Ad avvalorare quanto confessato da Claudio Scajola anche le dichiarazioni della segretaria di Matacena, Maria Grazia Fiordelisi, anche lei in carcere per favoreggiamento, la quale ha anche affermato che l’ex ministro avrebbe, addirittura, fatto pedinare Chiara Rizzo. Tutto confermato, poi, dalle intercettazioni e dai pedinamenti svolti dagli investigatori della Dia (Direzione investigativa antimafia).

Scajola, secondo indiscrezioni, avrebbe fatto pedinare Chiara Rizzo per gelosia. Sembra, infatti, che non gradisse il legame tra la moglie di Matacena e l’imprenditore Francesco Bellavista Caltagirone, che nelle conversazioni viene definito come “l’orco”.

La segretaria di Claudio Scajola, poi, mette sul fuoco altra carne che riguarda la vita dell’ex ministro “Sono a conoscenza che Scajola nell’ultimo periodo avesse difficoltà economiche, tanto da avere sforato i fidi concessi dalle banche. Poco tempo fa Scajola mi ha fatto fare il conteggio delle spese mensili, visto che aveva bisogno di sapere quale fosse il suo bilancio familiare”. E poi ha continuato confermando il pedinamento di Chiara Rizzo dicendoScajola mi incaricava di verificare gli spostamenti della Rizzo, in un’occasione, attraverso Michele Quero (uno degli agenti della scorta di Scajola, ndr), ricordo che mi disse di verificare se a bordo dell’aereo vi fosse anche Bellavista Caltagirone, che sospettava intrattenesse una relazione con la Rizzo…(Omissis)…Per questo motivo mi disse di verificare, tramite altro personale di scorta, la targa della Porsche Cayenne della Rizzo”. E aggiunge, poi “Ho fatto presente al mio datore di lavoro Scajola che gli incontri con la Rizzo di cui ero a conoscenza e complice mi creavano disagio verso sua moglie che conosco da anni. La mia esternazione non ha prodotto alcun esito”.

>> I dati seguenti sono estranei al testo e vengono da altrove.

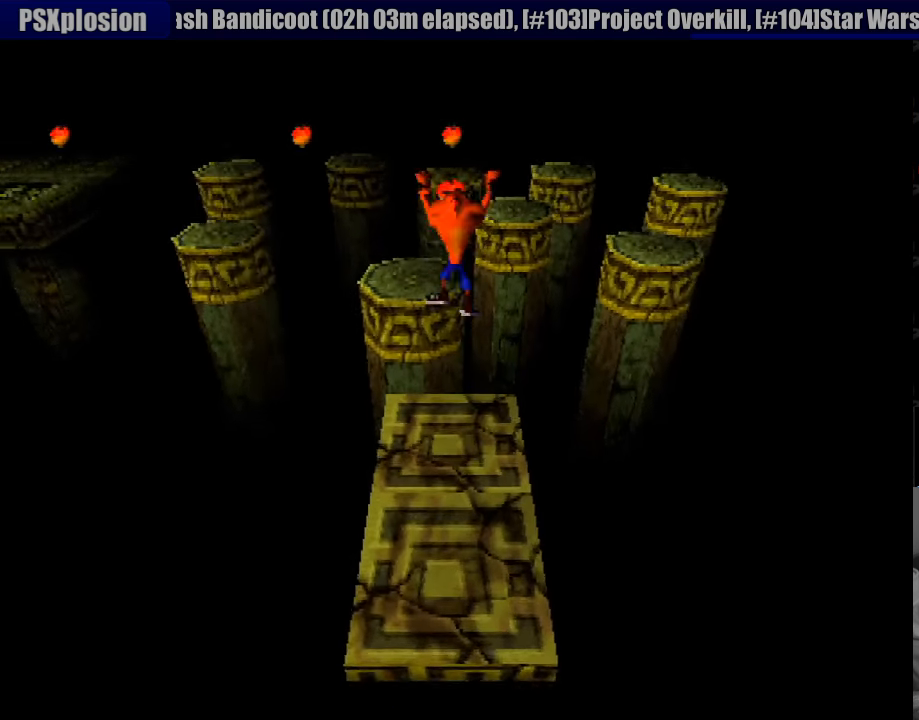
{"buttons": ["DPAD_UP"], "events": [[33, "CROSS", "up"], [67, "DPAD_RIGHT", "down"], [183, "DPAD_RIGHT", "up"], [250, "DPAD_UP", "up"], [467, "DPAD_UP", "down"]]}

Per quanto riguarda l’interrogatorio di Chiara Rizzo, durato cinque ore ancora non si conosce niente, poiché, ad oggi, risulta essere ancora secretato. Ma, dalle prime fughe di notizie, sembrerebbe che la stessa ammetterebbe di aver chiesto di aiutare il marito proprio a Claudio Scajola ammettendone il suo legame professionale e personale con l’ex ministro.